Zum Beispiel warmes Zitronenwasser am Morgen oder Brennnesseltee und Löwenzahntee, die den Stoffwechsel anregen und den Körper beim Entgiften unterstützen. Eine Praxis, die ich selbst gerade wieder begonnen habe, ist die ayurvedische Selbstmassage, die sogenannte Abhyanga. Dabei massierst du deinen Körper mit warmem Öl – zum Beispiel Sesamöl oder Mandelöl. Diese Massage nährt die Haut, beruhigt das Nervensystem, unterstützt das Fasziengewebe und bringt Erdung.
Hier findest du eine ausführliche Anleitung dazu: https://www.rani-yoga.at/die-ayurvedische-selbstmassage/
Selfcare muss nichts kosten
Selfcare ist kein Luxus, es sind oft die kleinen Dinge, die den größten Unterschied machen. Vielleicht magst du rund um den Weltfrauentag einen Brief an dich selbst schreiben. Einen Liebesbrief.
- Was schätzt du an dir?
- Was hast du im letzten Jahr geschafft?
Du könntest diesen Brief auch mit Spiegelarbeit verbinden. Eine Praxis, die Louise Hay bekannt gemacht hat. Einfach vor den Spiegel stellen und dir selbst sagen:
- Ich liebe dich.
- Du hast das gut gemacht.
- Heute wird ein guter Tag.
Auch ein Spaziergang kann Selfcare sein, Schneeglöckchen in den Gärten bewundern, die ersten Primeln entdecken oder vielleicht eine Tulpe für dich selbst kaufen und dir ein kleines Stück Frühling nach Hause holen.
Atem als Selfcare
Atemarbeit muss nicht kompliziert sein. Für mich bedeutet Atemarbeit vor allem: mich wieder mit meinem Atem zu verbinden. Eine meiner liebsten Übungen ist das Mantra So Ham.
Beim Einatmen denkst du „So“.
Beim Ausatmen „Ham“.
Oder ganz einfach auf Deutsch:
Einatmen: Ich
Ausatmen: Bin
Ich bin.
Eine zweite wunderbare Praxis ist die Wechselatmung.

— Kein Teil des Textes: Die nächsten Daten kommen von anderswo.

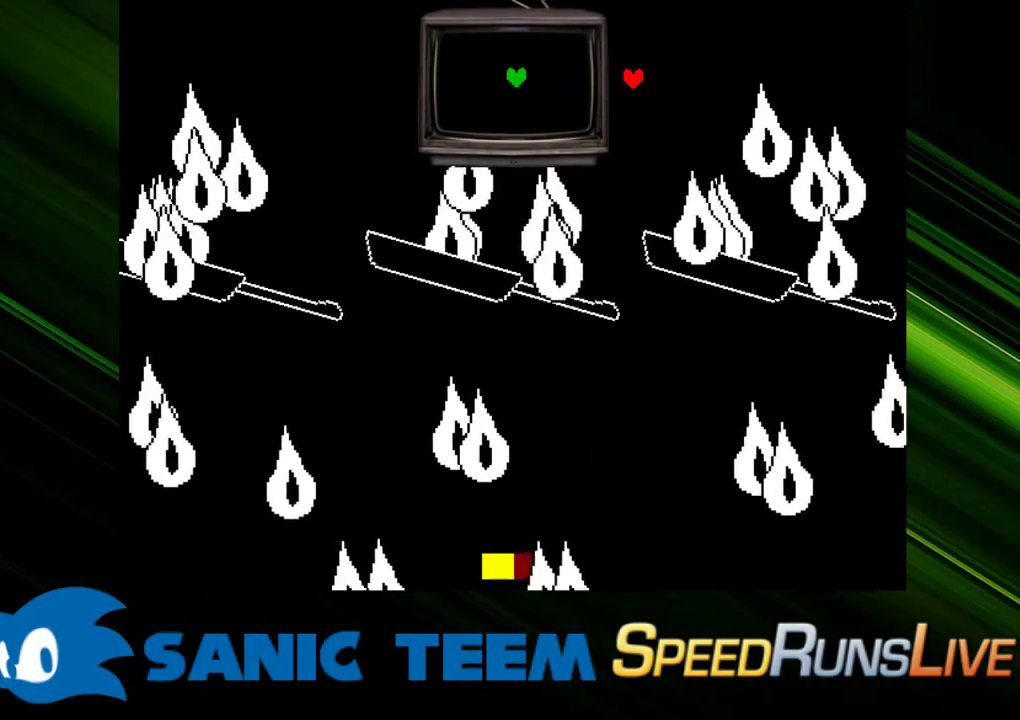
{"keys": [], "events": []}
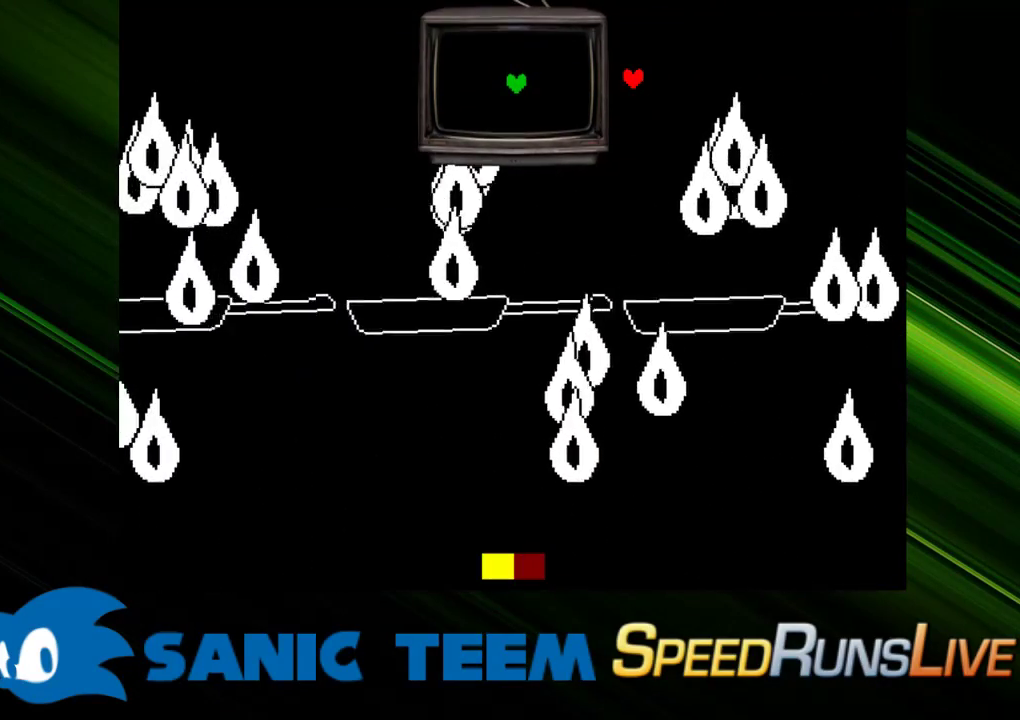
{"keys": [], "events": []}
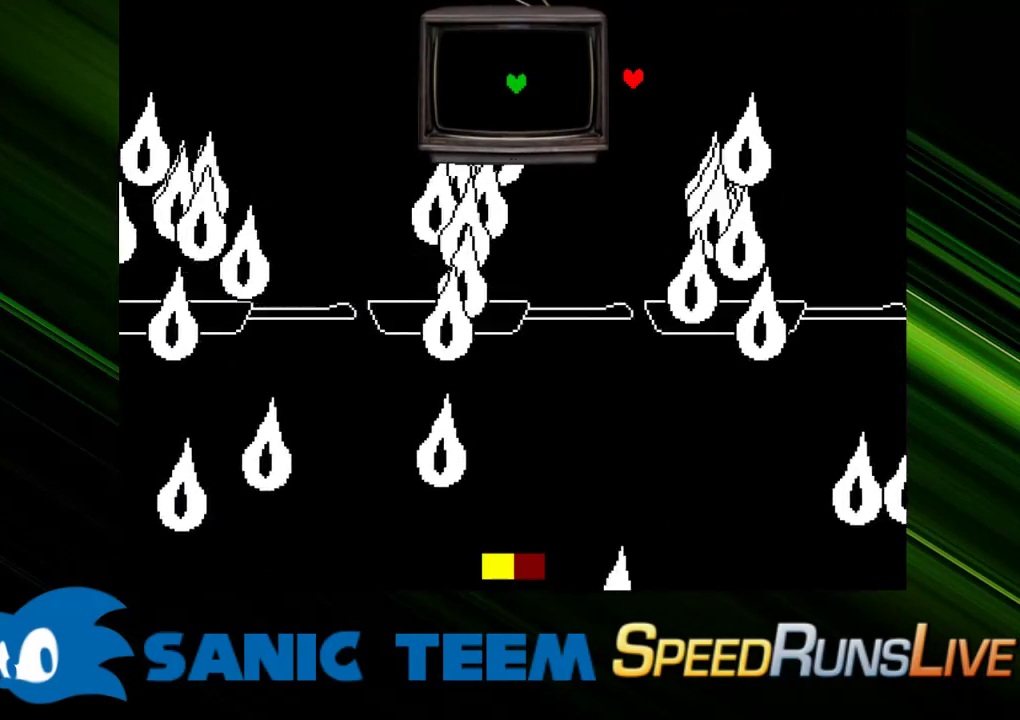
{"keys": [], "events": []}
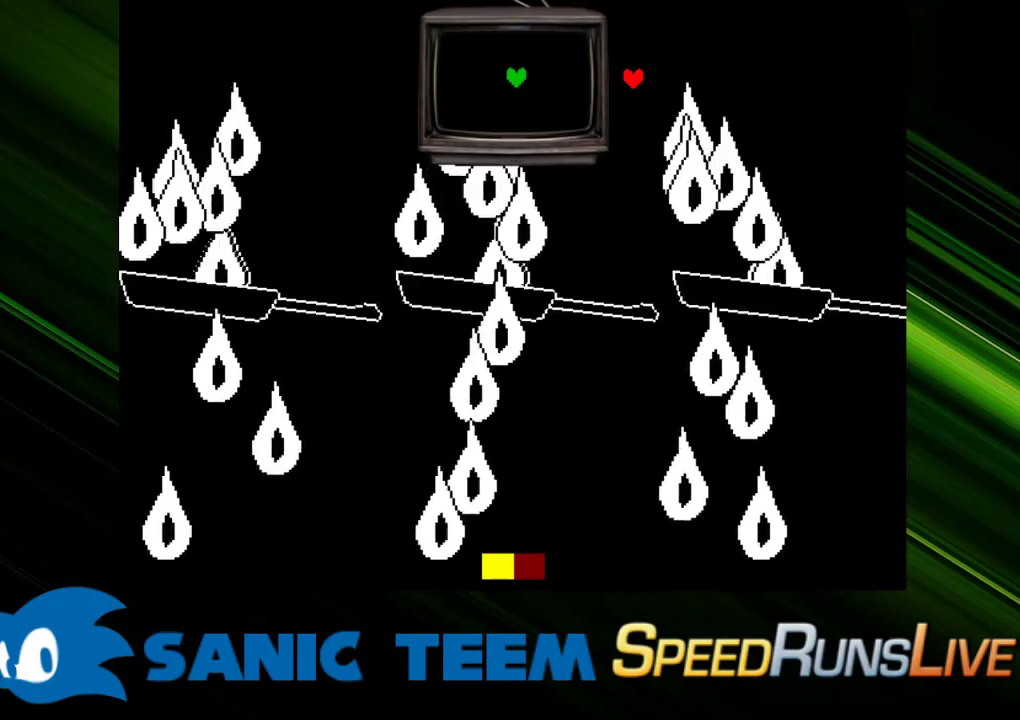
{"keys": [], "events": []}
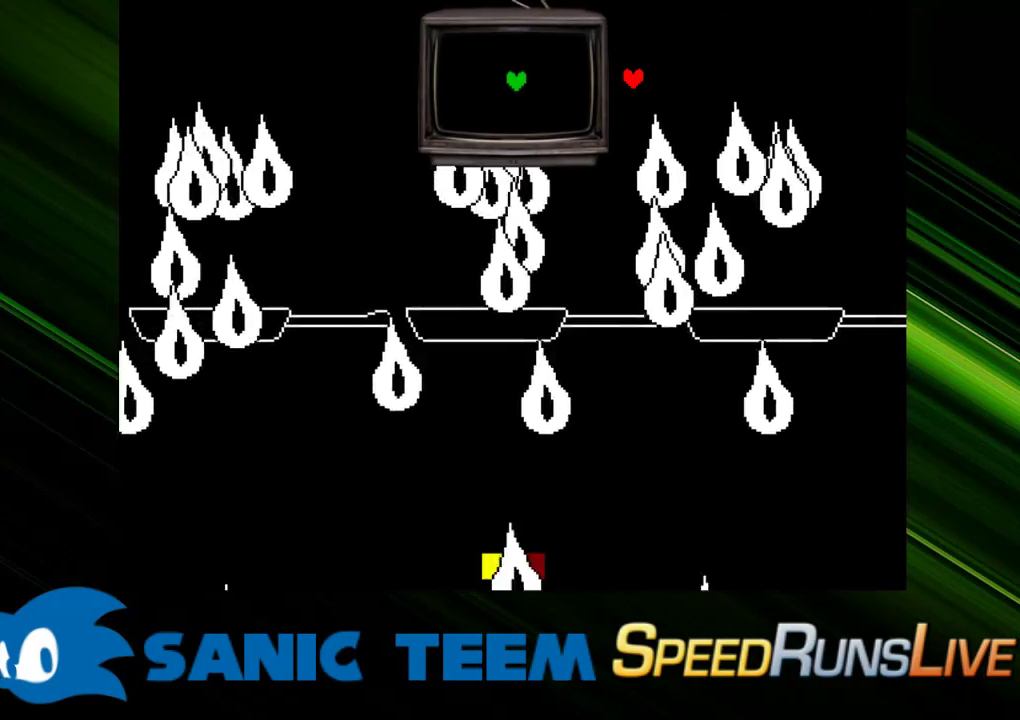
{"keys": [], "events": []}
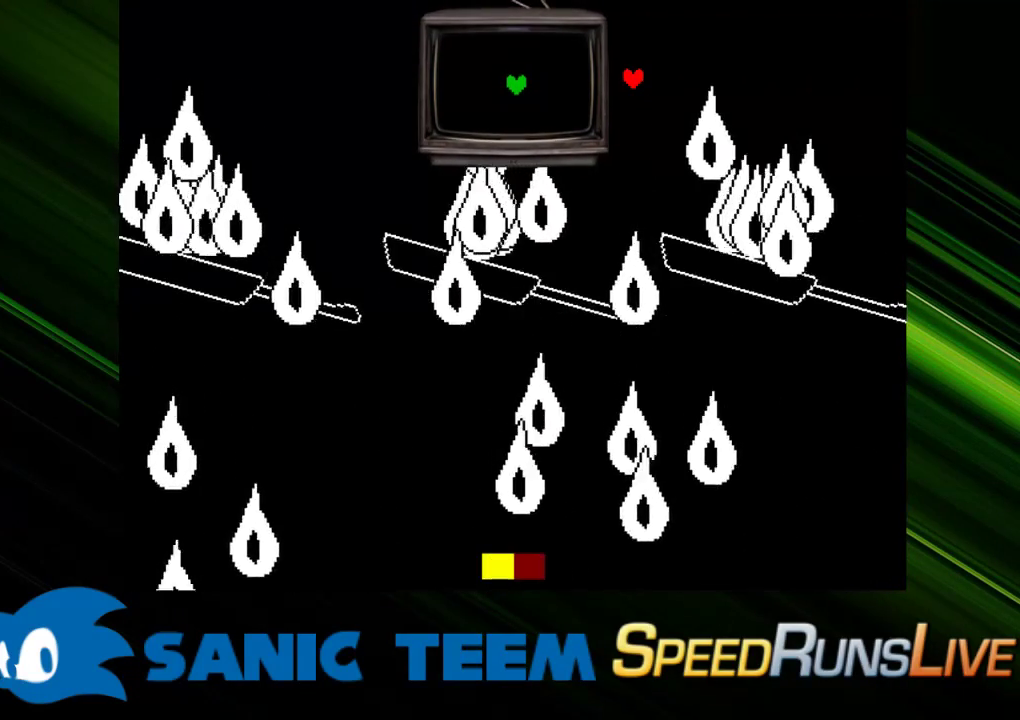
{"keys": [], "events": []}
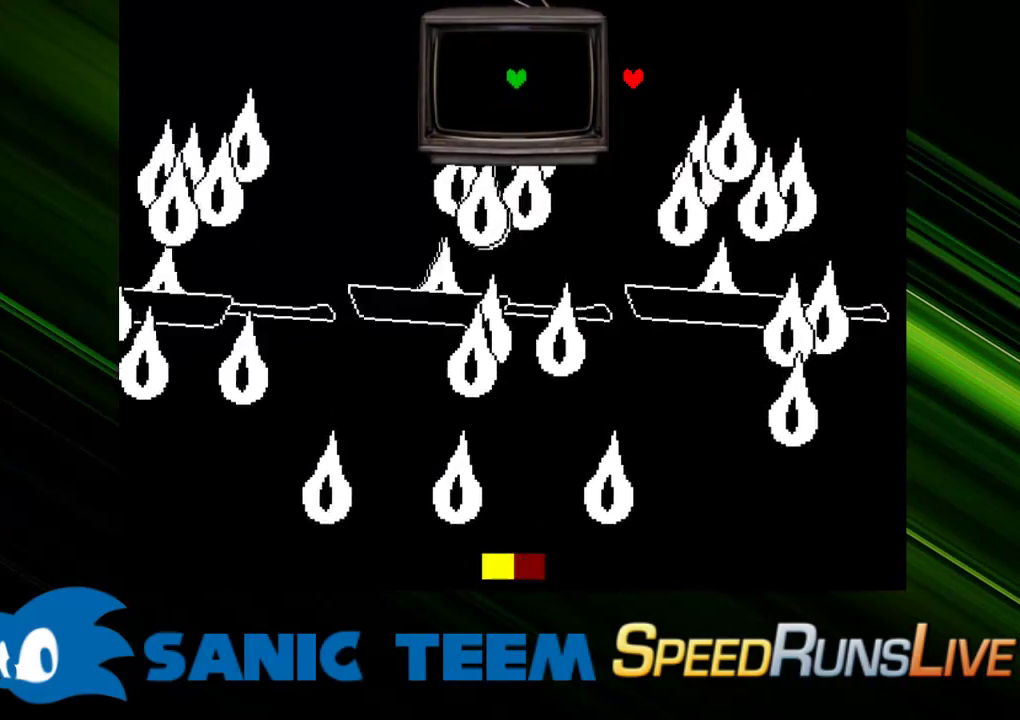
{"keys": ["down", "left"], "events": [[467, "down", "down"], [467, "left", "down"]]}
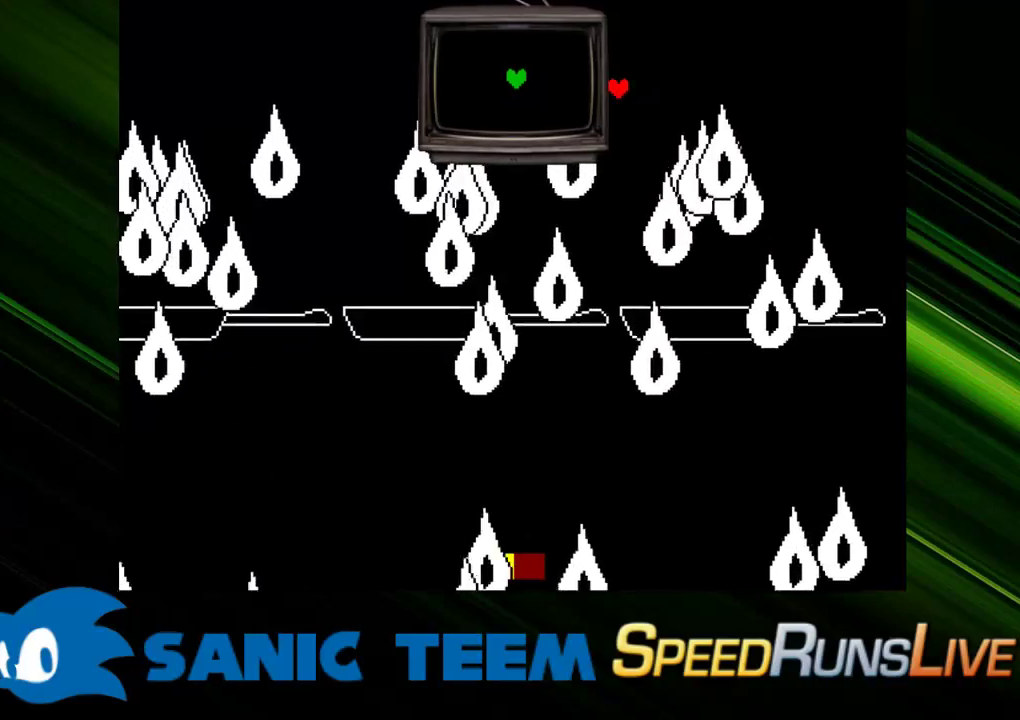
{"keys": ["down", "left"], "events": []}
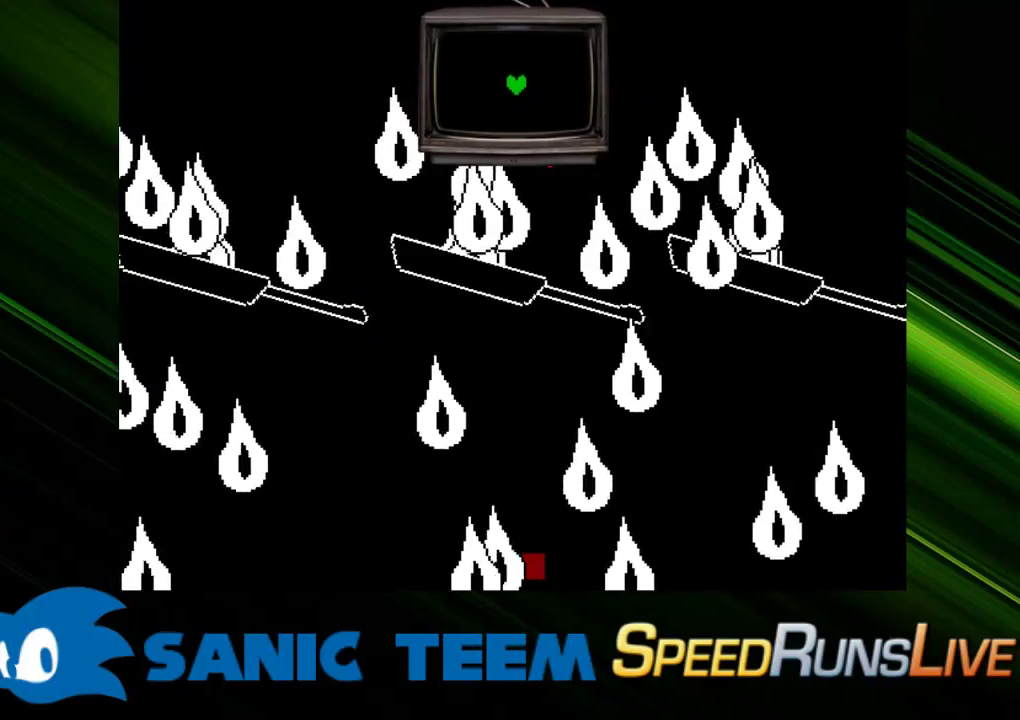
{"keys": [], "events": [[467, "down", "up"], [467, "left", "up"]]}
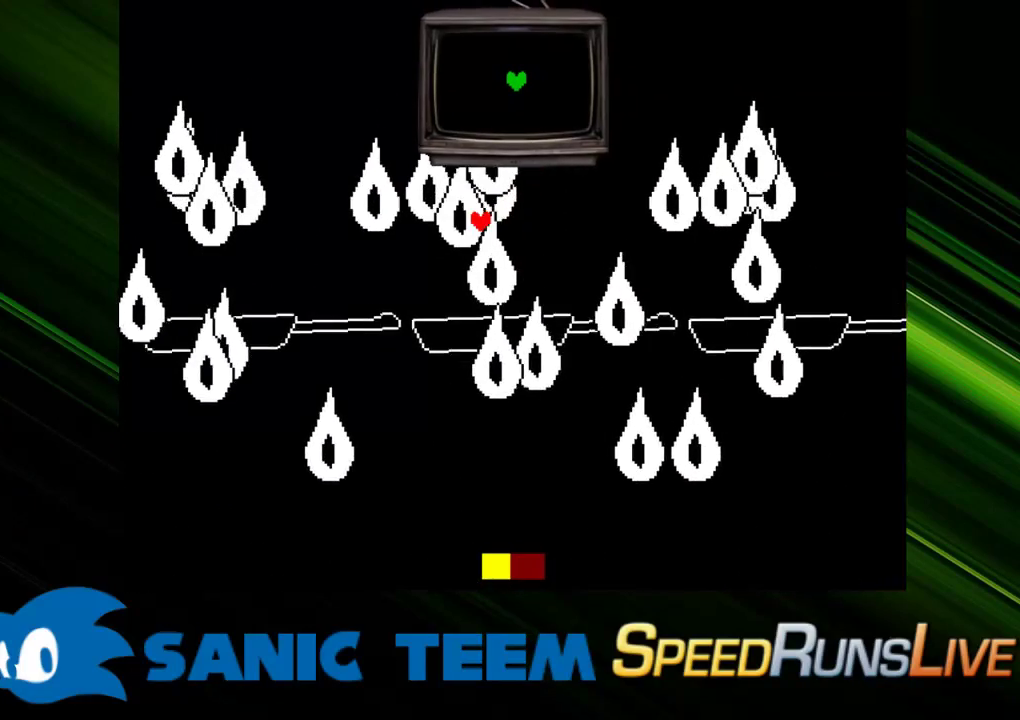
{"keys": [], "events": []}
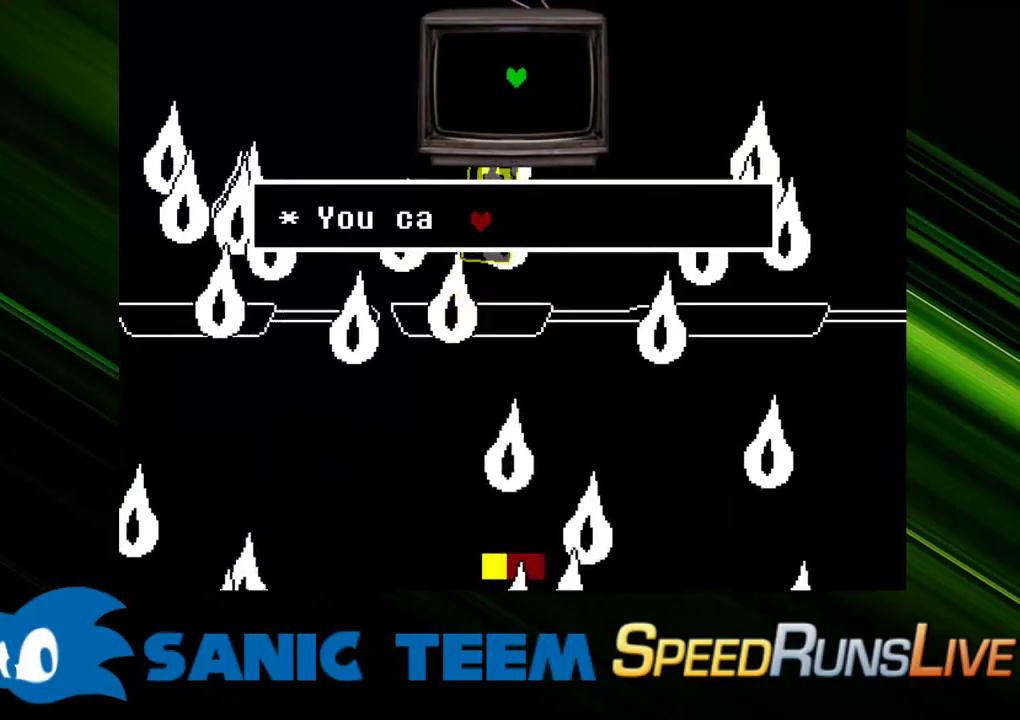
{"keys": ["up"], "events": [[250, "up", "down"]]}
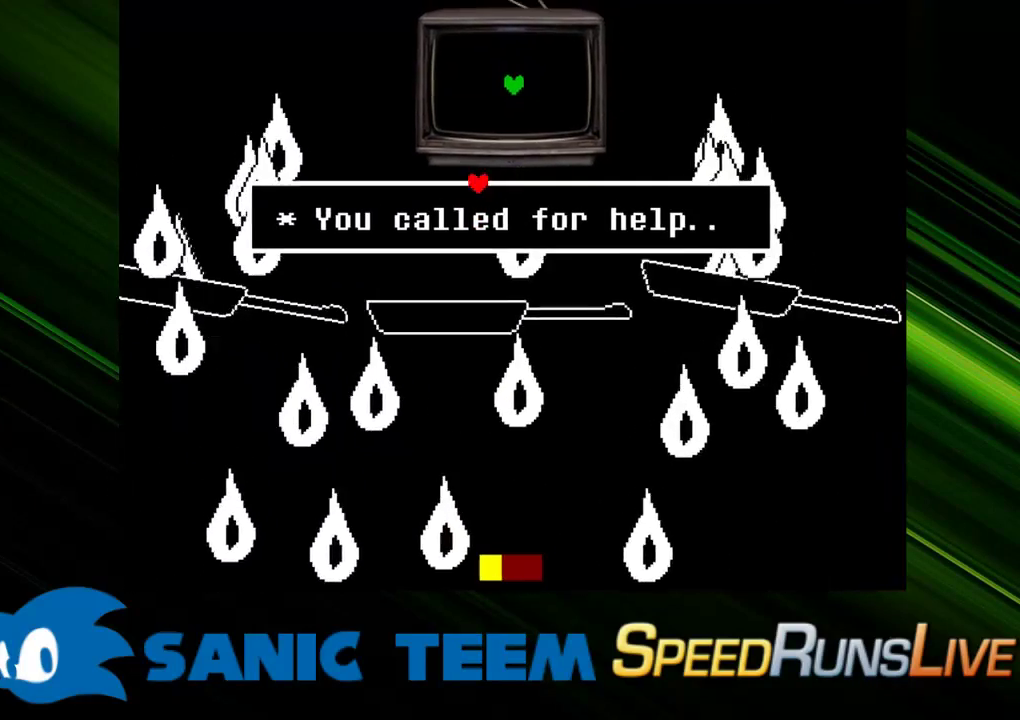
{"keys": [], "events": [[450, "up", "up"]]}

Du kannst sie ganz simpel üben: Halte das rechte Nasenloch zu und atme ein paar Mal durch das linke Nasenloch.
- Links steht für die lunare Energie – beruhigend.
- Dann wechselst du.
- Halte das linke Nasenloch zu und atme einige Male durch das rechte.
- Rechts steht für die solare Energie – aktivierend.
Deine Mini-Yogapraxis für den März
Wenn du dich ein bisschen bewegen möchtest, kannst du diese kleine Praxis ausprobieren.
- Beginne in Tadasana, der Berghaltung. Stehe aufrecht, die Arme neben dem Körper, der Kopf strebt nach oben.
- Dann streckst du die Arme über den Kopf und neigst dich abwechselnd nach rechts und links.
- Danach kommst du in eine Vorbeuge.
- Die Knie leicht gebeugt, der Oberkörper ruht auf den Oberschenkeln.
- Von dort gehst du in den Vierfüßlerstand, bewegst deine Wirbelsäule mit Katze und Kuh und kommst anschließend in die Stellung des Kindes.
- Danach noch einmal in den herabschauenden Hund und langsam wieder zurück in den Stand.
- Eine kleine Praxis, die deine Wirbelsäule bewegt und den Atem vertieft.
März Reflexion
Du könntest dir im Laufe des Monats ein paar einfache Fragen stellen.
- Was möchte ich loslassen?
- Was nährt mich?
- Was schwächt mich?
- Wie möchte ich mich heute fühlen?
- Welche kleine Handlung kann ich heute setzen?
Pocket Yoga – Selfcare in kleinen Dosen
Wenn du dir Unterstützung im Alltag wünschst, dann schau dir gerne mein Pocket Yoga an. Dreimal pro Woche bekommst du eine kleine Übung – fünf bis sechs Minuten – passend zur Jahreszeit und zur Monatsenergie. Eine Erinnerung daran, dir Zeit für dich zu nehmen.
Mehr dazu findest du hier: https://www.rani-yoga.at/pocketyoga/
Mehr Inspiration zum Thema Selfcare
Wenn du noch tiefer eintauchen möchtest, findest du hier weitere Inhalte:
Selfcare im März – Blogartikel aus dem letzten Jahr
https://www.rani-yoga.at/maerz-neubeginn-balance-selfcare/
Selfcare Blogparade – viele verschiedene Perspektiven auf das Thema
https://www.rani-yoga.at/blogparade-selfcare/
Der März ist kein Sprint
Der März ist ein Übergang, vielleicht können wir uns ein bisschen an den Schneeglöckchen orientieren. Sie beginnen zu wachsen, obwohl es noch kalt ist. Sie schließen ihre Blüten, wenn es zu kalt wird, und sie schaffen sich ihre eigene Wärme.
Vielleicht braucht Selfcare im März genau das. Kleine Räume, in denen Neues wachsen darf.